The result? Customer satisfaction scores improved by 5% points compared with last year. Although the overall Net Promoter Score (NPS) for Clothing & Home was broadly level, it was encouraged by a significant improvement in the rating from its most frequent customers and those in its larger stores, “suggesting customers are noticing and liking the changes we have made.”
That all helped the Clothing & Home gross margin to be ahead of expectations, up around105bps year-on-year as mentioned earlier. Buying margin increased by 100bps despite currency headwinds as it continued to deliver benefits from leveraging its direct sourcing capabilities through re-tendering orders, and by moving business to lower duty locations. Reduced discounting benefitted margin by around 5bps on the year with an 110bps improvement in the second half, as a result of lower stock into sale and better sell-through rates.
The company said Wednesday that it believe the changes it has made are “particularly relevant in the context of a clothing market which declined in 2016/17, and where the outlook remains uncertain.”

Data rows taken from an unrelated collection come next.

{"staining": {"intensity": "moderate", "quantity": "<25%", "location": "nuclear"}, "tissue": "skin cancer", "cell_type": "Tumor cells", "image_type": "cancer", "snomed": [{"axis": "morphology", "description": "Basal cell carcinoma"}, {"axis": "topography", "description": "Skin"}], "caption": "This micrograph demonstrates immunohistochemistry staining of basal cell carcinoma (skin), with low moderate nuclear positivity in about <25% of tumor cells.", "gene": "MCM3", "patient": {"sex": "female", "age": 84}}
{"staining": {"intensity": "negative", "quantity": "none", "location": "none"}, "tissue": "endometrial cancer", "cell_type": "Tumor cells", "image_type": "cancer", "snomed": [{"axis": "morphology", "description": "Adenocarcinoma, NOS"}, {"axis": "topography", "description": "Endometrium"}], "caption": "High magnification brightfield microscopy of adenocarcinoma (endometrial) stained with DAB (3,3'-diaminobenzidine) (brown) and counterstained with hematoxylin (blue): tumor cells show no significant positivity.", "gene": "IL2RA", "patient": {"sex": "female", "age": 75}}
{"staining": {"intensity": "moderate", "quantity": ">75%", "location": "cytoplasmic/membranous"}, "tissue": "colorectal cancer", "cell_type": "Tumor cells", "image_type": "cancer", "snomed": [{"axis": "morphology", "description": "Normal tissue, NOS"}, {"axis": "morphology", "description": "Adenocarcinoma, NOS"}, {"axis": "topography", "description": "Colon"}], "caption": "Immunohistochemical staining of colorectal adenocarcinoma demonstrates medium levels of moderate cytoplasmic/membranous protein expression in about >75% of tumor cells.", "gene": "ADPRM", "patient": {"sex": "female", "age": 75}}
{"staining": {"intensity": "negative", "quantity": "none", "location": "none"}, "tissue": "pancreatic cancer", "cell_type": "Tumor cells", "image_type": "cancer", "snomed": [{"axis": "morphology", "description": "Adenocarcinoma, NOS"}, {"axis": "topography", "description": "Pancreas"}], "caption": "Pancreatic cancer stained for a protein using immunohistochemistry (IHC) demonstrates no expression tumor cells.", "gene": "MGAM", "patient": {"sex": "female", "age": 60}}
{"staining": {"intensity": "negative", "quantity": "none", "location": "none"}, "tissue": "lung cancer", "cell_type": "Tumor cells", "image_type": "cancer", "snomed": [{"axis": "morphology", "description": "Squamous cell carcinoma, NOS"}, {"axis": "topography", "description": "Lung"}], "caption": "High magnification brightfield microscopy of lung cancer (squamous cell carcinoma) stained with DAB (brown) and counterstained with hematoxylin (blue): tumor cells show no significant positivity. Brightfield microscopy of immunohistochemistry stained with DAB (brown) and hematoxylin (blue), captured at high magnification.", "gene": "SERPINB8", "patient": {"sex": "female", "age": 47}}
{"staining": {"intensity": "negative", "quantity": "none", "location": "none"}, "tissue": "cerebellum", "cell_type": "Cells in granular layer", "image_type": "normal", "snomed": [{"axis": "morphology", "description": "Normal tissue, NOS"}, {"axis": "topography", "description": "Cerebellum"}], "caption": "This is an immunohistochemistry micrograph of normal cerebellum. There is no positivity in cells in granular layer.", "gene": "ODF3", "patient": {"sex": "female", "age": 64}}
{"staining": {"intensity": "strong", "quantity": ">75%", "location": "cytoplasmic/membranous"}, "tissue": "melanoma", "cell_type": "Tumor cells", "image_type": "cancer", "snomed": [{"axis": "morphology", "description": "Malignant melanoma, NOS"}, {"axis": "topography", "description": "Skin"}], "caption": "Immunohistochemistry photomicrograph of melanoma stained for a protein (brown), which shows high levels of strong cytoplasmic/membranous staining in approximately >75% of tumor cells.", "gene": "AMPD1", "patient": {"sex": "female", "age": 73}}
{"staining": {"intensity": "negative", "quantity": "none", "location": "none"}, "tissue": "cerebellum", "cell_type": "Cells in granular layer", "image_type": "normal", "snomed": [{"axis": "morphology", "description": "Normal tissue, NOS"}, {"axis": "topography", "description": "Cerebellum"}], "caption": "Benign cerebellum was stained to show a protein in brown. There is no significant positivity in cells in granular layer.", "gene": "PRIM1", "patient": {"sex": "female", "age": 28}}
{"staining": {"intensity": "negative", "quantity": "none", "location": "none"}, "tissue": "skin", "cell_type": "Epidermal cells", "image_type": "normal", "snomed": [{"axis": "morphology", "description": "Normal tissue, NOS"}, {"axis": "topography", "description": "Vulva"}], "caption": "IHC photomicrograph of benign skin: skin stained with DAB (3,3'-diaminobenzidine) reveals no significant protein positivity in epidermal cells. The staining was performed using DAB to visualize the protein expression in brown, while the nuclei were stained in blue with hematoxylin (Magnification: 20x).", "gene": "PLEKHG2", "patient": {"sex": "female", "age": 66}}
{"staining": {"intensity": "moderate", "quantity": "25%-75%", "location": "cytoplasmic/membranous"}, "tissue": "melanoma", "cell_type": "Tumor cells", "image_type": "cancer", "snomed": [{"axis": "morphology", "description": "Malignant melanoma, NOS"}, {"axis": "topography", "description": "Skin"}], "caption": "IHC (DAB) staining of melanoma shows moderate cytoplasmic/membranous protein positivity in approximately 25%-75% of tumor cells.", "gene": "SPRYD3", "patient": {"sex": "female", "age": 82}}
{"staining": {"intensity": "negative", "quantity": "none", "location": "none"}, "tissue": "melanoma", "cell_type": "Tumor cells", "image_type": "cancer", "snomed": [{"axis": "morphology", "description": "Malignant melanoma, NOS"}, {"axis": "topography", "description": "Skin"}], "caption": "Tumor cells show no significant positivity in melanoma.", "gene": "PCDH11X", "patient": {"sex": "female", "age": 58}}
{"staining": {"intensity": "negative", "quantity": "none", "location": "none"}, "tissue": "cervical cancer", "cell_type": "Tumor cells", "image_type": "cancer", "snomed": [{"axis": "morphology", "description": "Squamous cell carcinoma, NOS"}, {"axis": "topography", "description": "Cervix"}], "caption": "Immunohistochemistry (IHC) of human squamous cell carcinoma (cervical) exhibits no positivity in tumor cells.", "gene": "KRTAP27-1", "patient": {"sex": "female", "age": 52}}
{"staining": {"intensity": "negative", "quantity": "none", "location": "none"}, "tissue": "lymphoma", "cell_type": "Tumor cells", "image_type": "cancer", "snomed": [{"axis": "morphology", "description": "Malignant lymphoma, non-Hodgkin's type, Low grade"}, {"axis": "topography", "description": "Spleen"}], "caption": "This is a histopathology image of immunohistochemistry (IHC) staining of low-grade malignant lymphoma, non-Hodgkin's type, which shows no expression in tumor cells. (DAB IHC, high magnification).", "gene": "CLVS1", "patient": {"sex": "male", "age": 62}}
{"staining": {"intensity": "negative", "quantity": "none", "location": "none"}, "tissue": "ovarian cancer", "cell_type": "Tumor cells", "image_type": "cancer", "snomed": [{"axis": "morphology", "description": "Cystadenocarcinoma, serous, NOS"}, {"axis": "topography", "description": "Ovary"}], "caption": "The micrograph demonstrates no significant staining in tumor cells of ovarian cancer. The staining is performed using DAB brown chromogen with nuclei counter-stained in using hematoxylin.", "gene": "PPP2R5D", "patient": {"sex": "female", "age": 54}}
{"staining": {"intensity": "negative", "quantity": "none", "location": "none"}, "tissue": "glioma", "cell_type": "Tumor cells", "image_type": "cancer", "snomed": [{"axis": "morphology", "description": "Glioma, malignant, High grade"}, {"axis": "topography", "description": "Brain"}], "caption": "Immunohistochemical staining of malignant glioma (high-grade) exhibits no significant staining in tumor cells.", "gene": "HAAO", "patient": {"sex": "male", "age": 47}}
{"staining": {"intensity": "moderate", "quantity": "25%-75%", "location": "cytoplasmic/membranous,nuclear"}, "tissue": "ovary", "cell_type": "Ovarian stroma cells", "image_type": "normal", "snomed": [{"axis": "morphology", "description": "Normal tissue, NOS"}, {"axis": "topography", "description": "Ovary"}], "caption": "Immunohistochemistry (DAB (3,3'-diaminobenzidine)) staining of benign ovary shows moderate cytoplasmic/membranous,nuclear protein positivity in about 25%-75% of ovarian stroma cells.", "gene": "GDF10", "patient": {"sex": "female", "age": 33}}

So does that mean its work is just about done? Not really. “Further improvements to style and fit will remain core to our strategy,” Steve Rowe said. “In addition, having made a significant investment in price, we will ensure our prices remain competitive while continuing to reduce the number of promotions and clearance sales.”
He also said the company is focused on improving customer experience across its channels. In its smaller stores, in direct response to customer feedback, it is “introducing a greater level of product choice” and overall it is “beginning to rebalance our space towards potential areas of future growth such as Kidswear and Home having completed successful trials.”
It continues to invest to make the online customer journey faster with a particular focus on mobile and “will build on the success of our Sparks programme, with greater levels of personalisation in our offer in the year ahead.”
So will this all pay off as the new finical year continues? That’s not yet clear. In Clothing & Home, the company is expecting a space decline of up to 2%, weighted towards the end of the year and the gross margin to be anywhere from 25 basis points up to 25 down “as we seek to mitigate currency headwinds with better buying and a further reduction in discounting.” Watch this space.